▸ **TASK DESCRIPTION**
Would you reproduce each line below exactly, leaving every picture out?
=-=-=-=-=
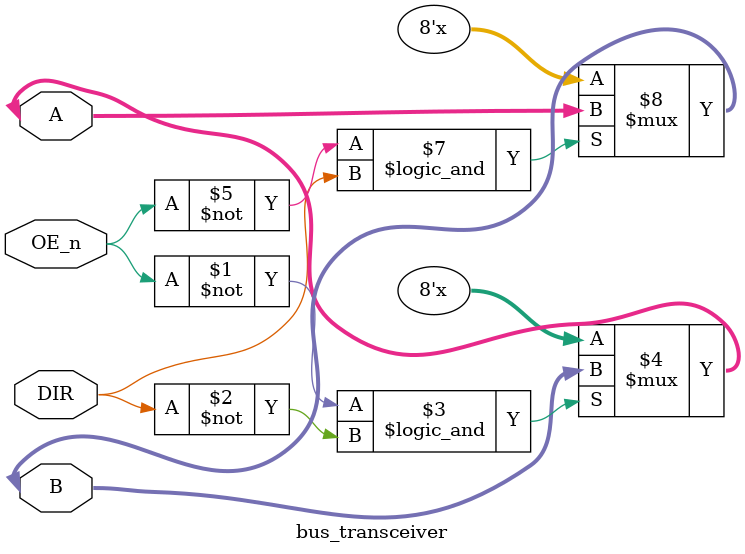
<source format=v>
/*
 * Copyright (c) 2024 WAT.ai Chip Team
 * SPDX-License-Identifier: Apache-2.0
 * Implements DM74LS245 bus transceiver
 */

module bus_transceiver (
    input OE_n,         // Output enable (active low)
    input DIR,          // Direction control (0: B to A, 1: A to B)
    inout [7:0] A,      // Port A (8-bits)
    inout [7:0] B       // Port B (8-bits)
);
    // Drive A when OE_n is 0 and DIR is 0 (B to A transfer)
    assign A = (~OE_n && DIR == 0) ? B : 8'bz;

    // Drive B when OE_n is 0 and DIR is 1 (A to B transfer)
    assign B = (~OE_n && DIR == 1) ? A : 8'bz;
endmodule
</source>
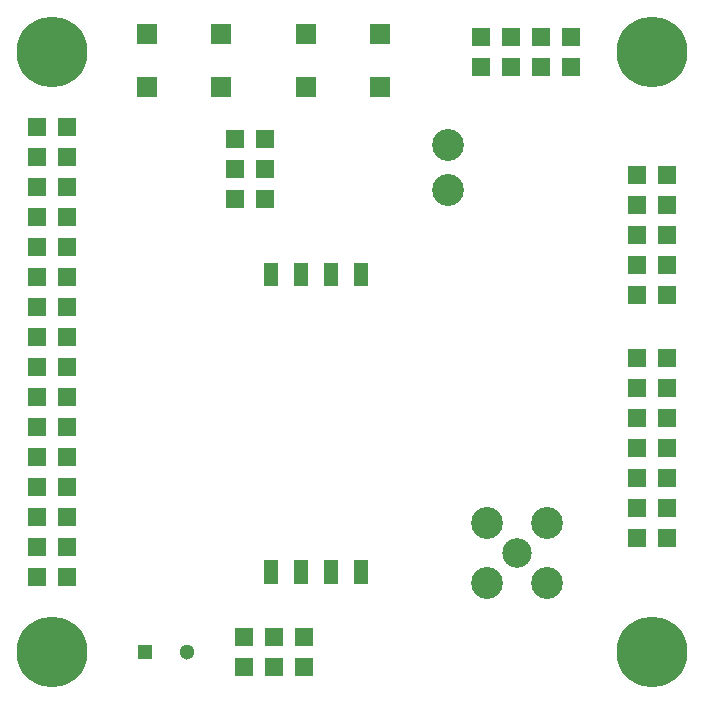
<source format=gbr>
G04 #@! TF.FileFunction,Soldermask,Top*
%FSLAX46Y46*%
G04 Gerber Fmt 4.6, Leading zero omitted, Abs format (unit mm)*
G04 Created by KiCad (PCBNEW 4.0.1-3.201512221401+6198~38~ubuntu15.10.1-stable) date Út 19. leden 2016, 20:27:27 CET*
%MOMM*%
G01*
G04 APERTURE LIST*
%ADD10C,0.300000*%
%ADD11C,2.700000*%
%ADD12R,1.524000X1.524000*%
%ADD13C,2.500000*%
%ADD14C,6.000000*%
%ADD15R,1.676400X1.676400*%
%ADD16C,1.300000*%
%ADD17R,1.300000X1.300000*%
G04 APERTURE END LIST*
D10*
D11*
X38608000Y44196000D03*
X38608000Y48006000D03*
D12*
X6350000Y36830000D03*
X3810000Y36830000D03*
X6350000Y39370000D03*
X3810000Y39370000D03*
X6350000Y13970000D03*
X3810000Y13970000D03*
X6350000Y16510000D03*
X3810000Y16510000D03*
X6350000Y19050000D03*
X3810000Y19050000D03*
X6350000Y21590000D03*
X3810000Y21590000D03*
X6350000Y24130000D03*
X3810000Y24130000D03*
X6350000Y26670000D03*
X3810000Y26670000D03*
X6350000Y29210000D03*
X3810000Y29210000D03*
X6350000Y31750000D03*
X3810000Y31750000D03*
X6350000Y34290000D03*
X3810000Y34290000D03*
X23114000Y48514000D03*
X20574000Y48514000D03*
D13*
X44450000Y13462000D03*
D11*
X46990000Y10922000D03*
X41910000Y10922000D03*
X41910000Y16002000D03*
X46990000Y16002000D03*
D12*
X6350000Y11430000D03*
X3810000Y11430000D03*
X6350000Y41910000D03*
X3810000Y41910000D03*
X6350000Y44450000D03*
X3810000Y44450000D03*
X6350000Y46990000D03*
X3810000Y46990000D03*
X6350000Y49530000D03*
X3810000Y49530000D03*
X57150000Y24892000D03*
X54610000Y24892000D03*
X57150000Y27432000D03*
X54610000Y27432000D03*
X57150000Y29972000D03*
X54610000Y29972000D03*
X49022000Y57150000D03*
X49022000Y54610000D03*
X46482000Y57150000D03*
X46482000Y54610000D03*
X43942000Y57150000D03*
X43942000Y54610000D03*
X41402000Y57150000D03*
X41402000Y54610000D03*
X57150000Y14732000D03*
X54610000Y14732000D03*
X57150000Y17272000D03*
X54610000Y17272000D03*
X57150000Y19812000D03*
X54610000Y19812000D03*
X57150000Y22352000D03*
X54610000Y22352000D03*
X57150000Y40386000D03*
X54610000Y40386000D03*
X57150000Y37846000D03*
X54610000Y37846000D03*
X57150000Y42926000D03*
X54610000Y42926000D03*
X57150000Y45466000D03*
X54610000Y45466000D03*
X57150000Y35306000D03*
X54610000Y35306000D03*
D10*
G36*
X31854700Y10834800D02*
X30654700Y10834800D01*
X30654700Y12834800D01*
X31854700Y12834800D01*
X31854700Y10834800D01*
X31854700Y10834800D01*
G37*
G36*
X26774700Y10834800D02*
X25574700Y10834800D01*
X25574700Y12834800D01*
X26774700Y12834800D01*
X26774700Y10834800D01*
X26774700Y10834800D01*
G37*
G36*
X29314700Y10834800D02*
X28114700Y10834800D01*
X28114700Y12834800D01*
X29314700Y12834800D01*
X29314700Y10834800D01*
X29314700Y10834800D01*
G37*
G36*
X24234700Y10834800D02*
X23034700Y10834800D01*
X23034700Y12834800D01*
X24234700Y12834800D01*
X24234700Y10834800D01*
X24234700Y10834800D01*
G37*
G36*
X31854700Y36034800D02*
X30654700Y36034800D01*
X30654700Y38034800D01*
X31854700Y38034800D01*
X31854700Y36034800D01*
X31854700Y36034800D01*
G37*
G36*
X29314700Y36034800D02*
X28114700Y36034800D01*
X28114700Y38034800D01*
X29314700Y38034800D01*
X29314700Y36034800D01*
X29314700Y36034800D01*
G37*
G36*
X26774700Y36034800D02*
X25574700Y36034800D01*
X25574700Y38034800D01*
X26774700Y38034800D01*
X26774700Y36034800D01*
X26774700Y36034800D01*
G37*
G36*
X24234700Y36034800D02*
X23034700Y36034800D01*
X23034700Y38034800D01*
X24234700Y38034800D01*
X24234700Y36034800D01*
X24234700Y36034800D01*
G37*
D12*
X23114000Y43434000D03*
X20574000Y43434000D03*
X23114000Y45974000D03*
X20574000Y45974000D03*
X21336000Y3810000D03*
X21336000Y6350000D03*
X23876000Y3810000D03*
X23876000Y6350000D03*
X26416000Y3810000D03*
X26416000Y6350000D03*
D14*
X5080000Y55880000D03*
X55880000Y5080000D03*
X55880000Y55880000D03*
X5080000Y5080000D03*
D15*
X32868000Y57368000D03*
X32868000Y52868000D03*
X26568000Y57368000D03*
X26568000Y52868000D03*
X19406000Y57368000D03*
X19406000Y52868000D03*
X13106000Y57368000D03*
X13106000Y52868000D03*
D16*
X16454000Y5080000D03*
D17*
X12954000Y5080000D03*
M02*

</source>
=-=-=-=-=
▸ **ANSWER SPACE**
<source format=v>
/*
 * Copyright (c) 2024 WAT.ai Chip Team
 * SPDX-License-Identifier: Apache-2.0
 * Implements DM74LS245 bus transceiver
 */

module bus_transceiver (
    input OE_n,         // Output enable (active low)
    input DIR,          // Direction control (0: B to A, 1: A to B)
    inout [7:0] A,      // Port A (8-bits)
    inout [7:0] B       // Port B (8-bits)
);
    // Drive A when OE_n is 0 and DIR is 0 (B to A transfer)
    assign A = (~OE_n && DIR == 0) ? B : 8'bz;

    // Drive B when OE_n is 0 and DIR is 1 (A to B transfer)
    assign B = (~OE_n && DIR == 1) ? A : 8'bz;
endmodule
</source>
<source format=gbr>
G04 #@! TF.FileFunction,Soldermask,Top*
%FSLAX46Y46*%
G04 Gerber Fmt 4.6, Leading zero omitted, Abs format (unit mm)*
G04 Created by KiCad (PCBNEW 4.0.1-3.201512221401+6198~38~ubuntu15.10.1-stable) date Út 19. leden 2016, 20:27:27 CET*
%MOMM*%
G01*
G04 APERTURE LIST*
%ADD10C,0.300000*%
%ADD11C,2.700000*%
%ADD12R,1.524000X1.524000*%
%ADD13C,2.500000*%
%ADD14C,6.000000*%
%ADD15R,1.676400X1.676400*%
%ADD16C,1.300000*%
%ADD17R,1.300000X1.300000*%
G04 APERTURE END LIST*
D10*
D11*
X38608000Y44196000D03*
X38608000Y48006000D03*
D12*
X6350000Y36830000D03*
X3810000Y36830000D03*
X6350000Y39370000D03*
X3810000Y39370000D03*
X6350000Y13970000D03*
X3810000Y13970000D03*
X6350000Y16510000D03*
X3810000Y16510000D03*
X6350000Y19050000D03*
X3810000Y19050000D03*
X6350000Y21590000D03*
X3810000Y21590000D03*
X6350000Y24130000D03*
X3810000Y24130000D03*
X6350000Y26670000D03*
X3810000Y26670000D03*
X6350000Y29210000D03*
X3810000Y29210000D03*
X6350000Y31750000D03*
X3810000Y31750000D03*
X6350000Y34290000D03*
X3810000Y34290000D03*
X23114000Y48514000D03*
X20574000Y48514000D03*
D13*
X44450000Y13462000D03*
D11*
X46990000Y10922000D03*
X41910000Y10922000D03*
X41910000Y16002000D03*
X46990000Y16002000D03*
D12*
X6350000Y11430000D03*
X3810000Y11430000D03*
X6350000Y41910000D03*
X3810000Y41910000D03*
X6350000Y44450000D03*
X3810000Y44450000D03*
X6350000Y46990000D03*
X3810000Y46990000D03*
X6350000Y49530000D03*
X3810000Y49530000D03*
X57150000Y24892000D03*
X54610000Y24892000D03*
X57150000Y27432000D03*
X54610000Y27432000D03*
X57150000Y29972000D03*
X54610000Y29972000D03*
X49022000Y57150000D03*
X49022000Y54610000D03*
X46482000Y57150000D03*
X46482000Y54610000D03*
X43942000Y57150000D03*
X43942000Y54610000D03*
X41402000Y57150000D03*
X41402000Y54610000D03*
X57150000Y14732000D03*
X54610000Y14732000D03*
X57150000Y17272000D03*
X54610000Y17272000D03*
X57150000Y19812000D03*
X54610000Y19812000D03*
X57150000Y22352000D03*
X54610000Y22352000D03*
X57150000Y40386000D03*
X54610000Y40386000D03*
X57150000Y37846000D03*
X54610000Y37846000D03*
X57150000Y42926000D03*
X54610000Y42926000D03*
X57150000Y45466000D03*
X54610000Y45466000D03*
X57150000Y35306000D03*
X54610000Y35306000D03*
D10*
G36*
X31854700Y10834800D02*
X30654700Y10834800D01*
X30654700Y12834800D01*
X31854700Y12834800D01*
X31854700Y10834800D01*
X31854700Y10834800D01*
G37*
G36*
X26774700Y10834800D02*
X25574700Y10834800D01*
X25574700Y12834800D01*
X26774700Y12834800D01*
X26774700Y10834800D01*
X26774700Y10834800D01*
G37*
G36*
X29314700Y10834800D02*
X28114700Y10834800D01*
X28114700Y12834800D01*
X29314700Y12834800D01*
X29314700Y10834800D01*
X29314700Y10834800D01*
G37*
G36*
X24234700Y10834800D02*
X23034700Y10834800D01*
X23034700Y12834800D01*
X24234700Y12834800D01*
X24234700Y10834800D01*
X24234700Y10834800D01*
G37*
G36*
X31854700Y36034800D02*
X30654700Y36034800D01*
X30654700Y38034800D01*
X31854700Y38034800D01*
X31854700Y36034800D01*
X31854700Y36034800D01*
G37*
G36*
X29314700Y36034800D02*
X28114700Y36034800D01*
X28114700Y38034800D01*
X29314700Y38034800D01*
X29314700Y36034800D01*
X29314700Y36034800D01*
G37*
G36*
X26774700Y36034800D02*
X25574700Y36034800D01*
X25574700Y38034800D01*
X26774700Y38034800D01*
X26774700Y36034800D01*
X26774700Y36034800D01*
G37*
G36*
X24234700Y36034800D02*
X23034700Y36034800D01*
X23034700Y38034800D01*
X24234700Y38034800D01*
X24234700Y36034800D01*
X24234700Y36034800D01*
G37*
D12*
X23114000Y43434000D03*
X20574000Y43434000D03*
X23114000Y45974000D03*
X20574000Y45974000D03*
X21336000Y3810000D03*
X21336000Y6350000D03*
X23876000Y3810000D03*
X23876000Y6350000D03*
X26416000Y3810000D03*
X26416000Y6350000D03*
D14*
X5080000Y55880000D03*
X55880000Y5080000D03*
X55880000Y55880000D03*
X5080000Y5080000D03*
D15*
X32868000Y57368000D03*
X32868000Y52868000D03*
X26568000Y57368000D03*
X26568000Y52868000D03*
X19406000Y57368000D03*
X19406000Y52868000D03*
X13106000Y57368000D03*
X13106000Y52868000D03*
D16*
X16454000Y5080000D03*
D17*
X12954000Y5080000D03*
M02*

</source>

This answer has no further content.